Después de mucho, mucho trajinar, logré conseguir el nº 20 de las obras completas de Borges que está sacando el diario La Nación. Supuestamente es el último número, pero por las malditas trabas a las importaciones (los libros están impresos el remoto y enemigo país de Uruguay), se saltearon los tres números anteriores. Igualmente parece que eventualmente llegarán a los kioskos.
Me llevé a casa el preciado botín un sábado por la mañana. Comenté en alguna ocasión que es una costumbre mía el revisar rápidamente los libros que compra, para ver si debo reclamar alguna mala impresión (de tanto comprar libros, me han tocado libros con saltos de página, hojas al revés, etc.). Y aunque no podía reclamar hasta el lunes siguiente, quería saber si haría falta.
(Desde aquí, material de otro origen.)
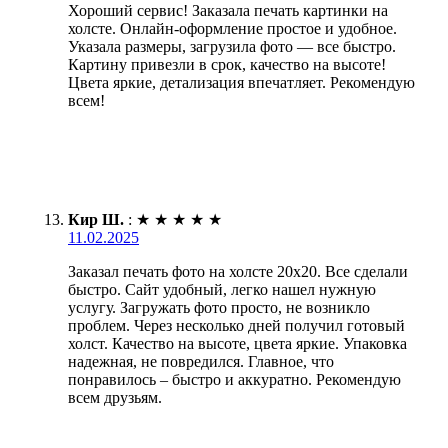
Хороший сервис! Заказала печать картинки на
холсте. Онлайн-оформление простое и удобное.
Указала размеры, загрузила фото — все быстро.
Картину привезли в срок, качество на высоте!
Цвета яркие, детализация впечатляет. Рекомендую
всем!
Кир Ш.
:
★
★
★
★
★
11.02.2025
Заказал печать фото на холсте 20х20. Все сделали
быстро. Сайт удобный, легко нашел нужную
услугу. Загружать фото просто, не возникло
проблем. Через несколько дней получил готовый
холст. Качество на высоте, цвета яркие. Упаковка
надежная, не повредился. Главное, что
понравилось – быстро и аккуратно. Рекомендую
всем друзьям.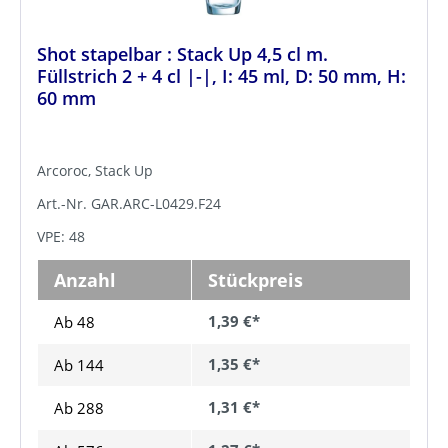
Shot stapelbar : Stack Up 4,5 cl m.
Füllstrich 2 + 4 cl |-|, I: 45 ml, D: 50 mm, H:
60 mm
Arcoroc, Stack Up
Art.-Nr. GAR.ARC-L0429.F24
VPE: 48
Anzahl
Stückpreis
1,39 €*
Ab 48
1,35 €*
Ab
144
1,31 €*
Ab
288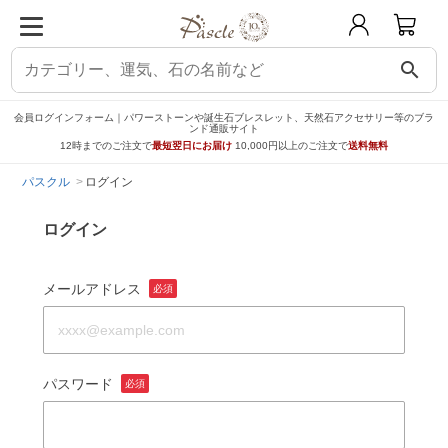
search
会員ログインフォーム｜パワーストーンや誕生石ブレスレット、天然石アクセサリー等のブラ
ンド通販サイト
12時までのご注文で
最短翌日にお届け
10,000円以上のご注文で
送料無料
パスクル
ログイン
ログイン
メールアドレス
必須
パスワード
必須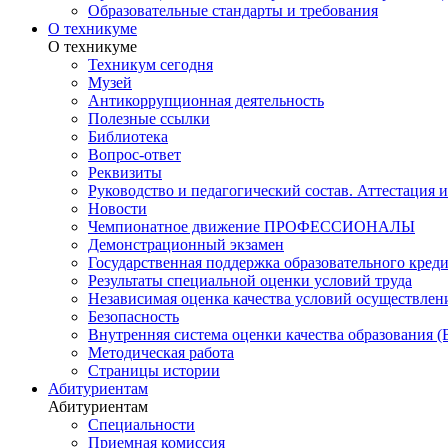
Образовательные стандарты и требования
О техникуме
О техникуме
Техникум сегодня
Музей
Антикоррупционная деятельность
Полезные ссылки
Библиотека
Вопрос-ответ
Реквизиты
Руководство и педагогический состав. Аттестация 
Новости
Чемпионатное движение ПРОФЕССИОНАЛЫ
Демонстрационный экзамен
Государственная поддержка образовательного кред
Результаты специальной оценки условий труда
Независимая оценка качества условий осуществлен
Безопасность
Внутренняя система оценки качества образования
Методическая работа
Страницы истории
Абитуриентам
Абитуриентам
Специальности
Приемная комиссия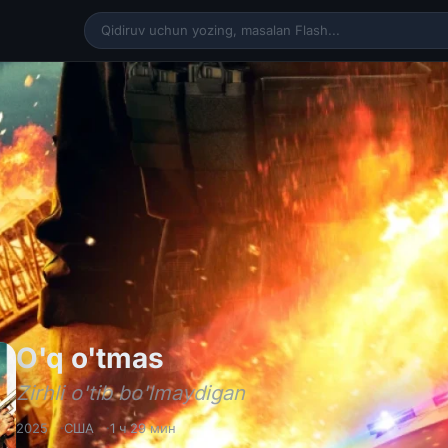
O'q o'tmas / Zirhli 
O'q o'tmas
Zirhli o'tib bo'lmaydigan
2025
США
1 ч 29 мин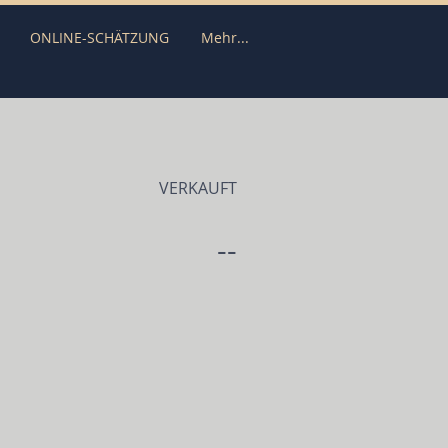
ONLINE-SCHÄTZUNG
Mehr...
VERKAUFT
--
Cuando una costumbre, no, mejor dicho un tick, se hace conciente, es por algo. De pronto me encuentro con que este rayo de conciencia se convierte en una premonición. Al quitarle el envoltorio de nylon, descubro que las páginas están al revés. Es decir, que tengo que poner el libro de cabeza para poder leerlo al derecho.
¿Reclamar el libro? No, lo compré en un kiosko y ni hablar de factura o ticket. Por otra parte, ¿para qué? Tengo ya libros intonsos, libros con saltos de páginas, libros en idiomas que no puedo leer y alguna que otra exquisitez más. Conté las páginas, revisé que estuvieran todas y sin saltos, y decidí quedármelo.
No es más que una ironía cósmica; tener estos libros es como recibir un hijo algo bizco, una hija que sesea o cualquier otra cosa similar. Uno los ama como son; tal vez los ama más porque estos defectos son hasta entrañables.
Así que si están por Rosario y me ven leyendo un libro donde Borges está de cabeza, ese soy yo.